# Any experience with Ólafur Arnalds collection in Spitfire?



## rayinoc (Oct 1, 2020)

How was your experience? It fits the style of music that I like but it is a bit of an investment. is it worth the money? Have you found inspiration from it?


----------



## ism (Oct 1, 2020)

Yep. And yep.


----------



## Rctec (Oct 1, 2020)

Obviously I have a connection to Spitfire. But all of Ólafur’s beautiful sound is pretty much the only “Outside” library I use. It’s original, gorgeous, innovative and truly worth every penny.
Hz


----------



## asherpope (Oct 1, 2020)

I use Chamber Evolutions on anything requiring long strings regardless of genre. They're just that good!


----------



## Oliver (Oct 1, 2020)

Rctec said:


> Obviously I have a connection to Spitfire. But all of Ólafur’s beautiful sound is pretty much the only “Outside” library I use. It’s original, gorgeous, innovative and truly worth every penny.
> Hz



Hans du hast recht! 
benutze die Dinger fast jeden Tag!

truly inspiring and one of the best libraries from SA!


----------



## SvenE (Oct 1, 2020)

Those chamber waves...


----------



## Marsen (Oct 2, 2020)

Yes, fantastic. Especially OACE for me.


----------



## Rob Burnley (Oct 2, 2020)

I have the Chamber Strings and Stratus, they are both really nice and have helped with new inspiration. The strings give a little more detail to slow pieces and the Stratus piano on it's own is so nice to play.



> It’s original, gorgeous, innovative and truly worth every penny.



This right here, expressed far more elequently than me


----------



## bryla (Oct 2, 2020)

I've never got around the grid – I much prefer have each patch loaded that I want to use – but I have and love the tone of OAE and OACE. Both the tone is very expressive and lovely.


----------



## Vince Millett (Oct 2, 2020)

> Work request 1:
Write out the listing exactly, starting from its first line and stopping after the line that contains "te that is connected".

> Data shown:
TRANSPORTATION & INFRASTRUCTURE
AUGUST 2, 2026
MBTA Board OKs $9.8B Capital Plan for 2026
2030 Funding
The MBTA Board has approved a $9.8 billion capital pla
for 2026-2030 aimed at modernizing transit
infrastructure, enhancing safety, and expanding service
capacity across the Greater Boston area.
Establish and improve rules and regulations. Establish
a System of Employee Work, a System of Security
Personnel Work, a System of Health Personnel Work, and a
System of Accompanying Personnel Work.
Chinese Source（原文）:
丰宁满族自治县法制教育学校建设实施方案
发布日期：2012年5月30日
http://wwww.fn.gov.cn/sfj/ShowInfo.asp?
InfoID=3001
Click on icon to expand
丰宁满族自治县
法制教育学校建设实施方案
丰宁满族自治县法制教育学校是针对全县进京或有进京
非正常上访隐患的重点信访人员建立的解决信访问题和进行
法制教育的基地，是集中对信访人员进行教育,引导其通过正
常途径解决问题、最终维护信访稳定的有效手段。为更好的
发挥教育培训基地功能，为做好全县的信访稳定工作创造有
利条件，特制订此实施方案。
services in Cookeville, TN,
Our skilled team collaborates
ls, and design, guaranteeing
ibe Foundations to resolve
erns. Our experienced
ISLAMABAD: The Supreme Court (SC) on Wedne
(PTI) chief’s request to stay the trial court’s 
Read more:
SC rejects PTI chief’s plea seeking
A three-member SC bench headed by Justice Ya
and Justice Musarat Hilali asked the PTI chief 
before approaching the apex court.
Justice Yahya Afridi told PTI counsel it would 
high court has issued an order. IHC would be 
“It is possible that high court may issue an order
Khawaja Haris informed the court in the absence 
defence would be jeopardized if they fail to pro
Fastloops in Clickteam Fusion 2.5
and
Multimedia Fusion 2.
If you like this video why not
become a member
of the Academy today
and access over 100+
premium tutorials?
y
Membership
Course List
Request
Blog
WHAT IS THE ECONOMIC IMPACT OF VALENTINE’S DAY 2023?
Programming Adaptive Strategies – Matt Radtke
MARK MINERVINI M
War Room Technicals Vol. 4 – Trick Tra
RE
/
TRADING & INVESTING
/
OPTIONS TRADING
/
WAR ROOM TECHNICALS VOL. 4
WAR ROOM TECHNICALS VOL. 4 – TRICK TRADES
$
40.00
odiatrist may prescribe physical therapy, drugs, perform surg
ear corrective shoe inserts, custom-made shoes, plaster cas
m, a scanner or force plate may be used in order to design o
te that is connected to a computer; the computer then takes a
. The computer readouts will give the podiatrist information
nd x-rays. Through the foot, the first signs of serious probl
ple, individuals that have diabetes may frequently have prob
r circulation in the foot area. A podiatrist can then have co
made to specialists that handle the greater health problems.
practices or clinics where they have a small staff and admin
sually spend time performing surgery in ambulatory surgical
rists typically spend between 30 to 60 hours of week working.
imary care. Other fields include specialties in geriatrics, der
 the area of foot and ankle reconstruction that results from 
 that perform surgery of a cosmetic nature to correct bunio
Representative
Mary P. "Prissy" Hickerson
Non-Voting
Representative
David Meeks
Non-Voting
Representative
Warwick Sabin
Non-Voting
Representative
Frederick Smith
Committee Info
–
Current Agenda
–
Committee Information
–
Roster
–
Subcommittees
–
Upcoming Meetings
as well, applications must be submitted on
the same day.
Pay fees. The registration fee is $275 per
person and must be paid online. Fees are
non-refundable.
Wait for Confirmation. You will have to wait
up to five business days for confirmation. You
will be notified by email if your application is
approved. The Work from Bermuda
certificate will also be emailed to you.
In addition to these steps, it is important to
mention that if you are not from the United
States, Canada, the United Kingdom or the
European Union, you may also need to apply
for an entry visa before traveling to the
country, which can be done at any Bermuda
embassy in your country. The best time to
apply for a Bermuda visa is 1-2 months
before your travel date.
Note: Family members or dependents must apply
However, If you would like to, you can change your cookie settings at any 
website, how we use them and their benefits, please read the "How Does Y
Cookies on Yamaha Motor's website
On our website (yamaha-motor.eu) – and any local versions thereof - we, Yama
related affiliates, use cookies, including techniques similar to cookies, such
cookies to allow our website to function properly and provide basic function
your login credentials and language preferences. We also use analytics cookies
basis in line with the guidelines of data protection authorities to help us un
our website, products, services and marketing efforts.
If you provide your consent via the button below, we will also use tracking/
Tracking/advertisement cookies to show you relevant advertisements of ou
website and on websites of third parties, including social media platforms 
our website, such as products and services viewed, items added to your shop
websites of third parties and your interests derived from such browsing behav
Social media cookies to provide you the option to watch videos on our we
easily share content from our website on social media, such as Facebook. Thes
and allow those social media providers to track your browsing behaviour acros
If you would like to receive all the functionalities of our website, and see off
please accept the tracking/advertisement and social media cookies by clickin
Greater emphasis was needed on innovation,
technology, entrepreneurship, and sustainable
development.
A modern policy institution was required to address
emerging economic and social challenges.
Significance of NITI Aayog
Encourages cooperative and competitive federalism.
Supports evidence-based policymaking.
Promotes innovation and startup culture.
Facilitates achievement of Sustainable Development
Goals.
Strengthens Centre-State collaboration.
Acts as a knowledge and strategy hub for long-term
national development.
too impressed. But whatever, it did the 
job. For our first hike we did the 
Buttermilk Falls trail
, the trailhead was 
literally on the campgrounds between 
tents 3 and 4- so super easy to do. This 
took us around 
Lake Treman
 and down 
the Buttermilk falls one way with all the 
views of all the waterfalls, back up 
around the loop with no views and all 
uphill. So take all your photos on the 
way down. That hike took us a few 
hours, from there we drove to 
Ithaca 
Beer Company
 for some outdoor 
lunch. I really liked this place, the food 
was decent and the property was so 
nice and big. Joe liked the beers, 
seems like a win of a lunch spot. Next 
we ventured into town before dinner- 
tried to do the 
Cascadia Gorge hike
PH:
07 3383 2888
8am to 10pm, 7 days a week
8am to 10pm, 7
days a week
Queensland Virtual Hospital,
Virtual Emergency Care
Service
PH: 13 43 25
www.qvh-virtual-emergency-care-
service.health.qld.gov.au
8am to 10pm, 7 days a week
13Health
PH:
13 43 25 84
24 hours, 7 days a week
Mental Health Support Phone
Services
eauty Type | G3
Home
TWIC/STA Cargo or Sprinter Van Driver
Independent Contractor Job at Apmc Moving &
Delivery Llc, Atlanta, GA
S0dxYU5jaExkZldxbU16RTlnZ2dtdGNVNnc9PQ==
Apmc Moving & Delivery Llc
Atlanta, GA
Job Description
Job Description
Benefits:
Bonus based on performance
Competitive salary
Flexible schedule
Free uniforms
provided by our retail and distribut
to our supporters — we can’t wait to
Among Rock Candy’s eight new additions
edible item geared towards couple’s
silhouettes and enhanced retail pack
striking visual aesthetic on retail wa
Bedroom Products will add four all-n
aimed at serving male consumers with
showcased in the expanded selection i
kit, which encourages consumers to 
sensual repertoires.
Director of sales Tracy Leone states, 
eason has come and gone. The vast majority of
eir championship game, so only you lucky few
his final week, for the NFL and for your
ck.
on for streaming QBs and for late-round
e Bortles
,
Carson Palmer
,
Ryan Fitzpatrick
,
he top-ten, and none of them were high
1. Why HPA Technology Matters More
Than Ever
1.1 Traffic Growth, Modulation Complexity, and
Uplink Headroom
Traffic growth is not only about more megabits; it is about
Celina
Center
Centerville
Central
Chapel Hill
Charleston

> Work request 2:
Reproduce a passage from the forum thread about the Ólafur Arnalds collection word for word. Begin at the words "# Any experience" and stop after "ism (Oct 1, 2020)".

> Answer area 1:
TRANSPORTATION & INFRASTRUCTURE
AUGUST 2, 2026
MBTA Board OKs $9.8B Capital Plan for 2026
2030 Funding
The MBTA Board has approved a $9.8 billion capital pla
for 2026-2030 aimed at modernizing transit
infrastructure, enhancing safety, and expanding service
capacity across the Greater Boston area.
Establish and improve rules and regulations. Establish
a System of Employee Work, a System of Security
Personnel Work, a System of Health Personnel Work, and a
System of Accompanying Personnel Work.
Chinese Source（原文）:
丰宁满族自治县法制教育学校建设实施方案
发布日期：2012年5月30日
http://wwww.fn.gov.cn/sfj/ShowInfo.asp?
InfoID=3001
Click on icon to expand
丰宁满族自治县
法制教育学校建设实施方案
丰宁满族自治县法制教育学校是针对全县进京或有进京
非正常上访隐患的重点信访人员建立的解决信访问题和进行
法制教育的基地，是集中对信访人员进行教育,引导其通过正
常途径解决问题、最终维护信访稳定的有效手段。为更好的
发挥教育培训基地功能，为做好全县的信访稳定工作创造有
利条件，特制订此实施方案。
services in Cookeville, TN,
Our skilled team collaborates
ls, and design, guaranteeing
ibe Foundations to resolve
erns. Our experienced
ISLAMABAD: The Supreme Court (SC) on Wedne
(PTI) chief’s request to stay the trial court’s 
Read more:
SC rejects PTI chief’s plea seeking
A three-member SC bench headed by Justice Ya
and Justice Musarat Hilali asked the PTI chief 
before approaching the apex court.
Justice Yahya Afridi told PTI counsel it would 
high court has issued an order. IHC would be 
“It is possible that high court may issue an order
Khawaja Haris informed the court in the absence 
defence would be jeopardized if they fail to pro
Fastloops in Clickteam Fusion 2.5
and
Multimedia Fusion 2.
If you like this video why not
become a member
of the Academy today
and access over 100+
premium tutorials?
y
Membership
Course List
Request
Blog
WHAT IS THE ECONOMIC IMPACT OF VALENTINE’S DAY 2023?
Programming Adaptive Strategies – Matt Radtke
MARK MINERVINI M
War Room Technicals Vol. 4 – Trick Tra
RE
/
TRADING & INVESTING
/
OPTIONS TRADING
/
WAR ROOM TECHNICALS VOL. 4
WAR ROOM TECHNICALS VOL. 4 – TRICK TRADES
$
40.00
odiatrist may prescribe physical therapy, drugs, perform surg
ear corrective shoe inserts, custom-made shoes, plaster cas
m, a scanner or force plate may be used in order to design o
te that is connected to a computer; the computer then takes a

> Answer area 2:
# Any experience with Ólafur Arnalds collection in Spitfire?



## rayinoc (Oct 1, 2020)

How was your experience? It fits the style of music that I like but it is a bit of an investment. is it worth the money? Have you found inspiration from it?


----------



## ism (Oct 1, 2020)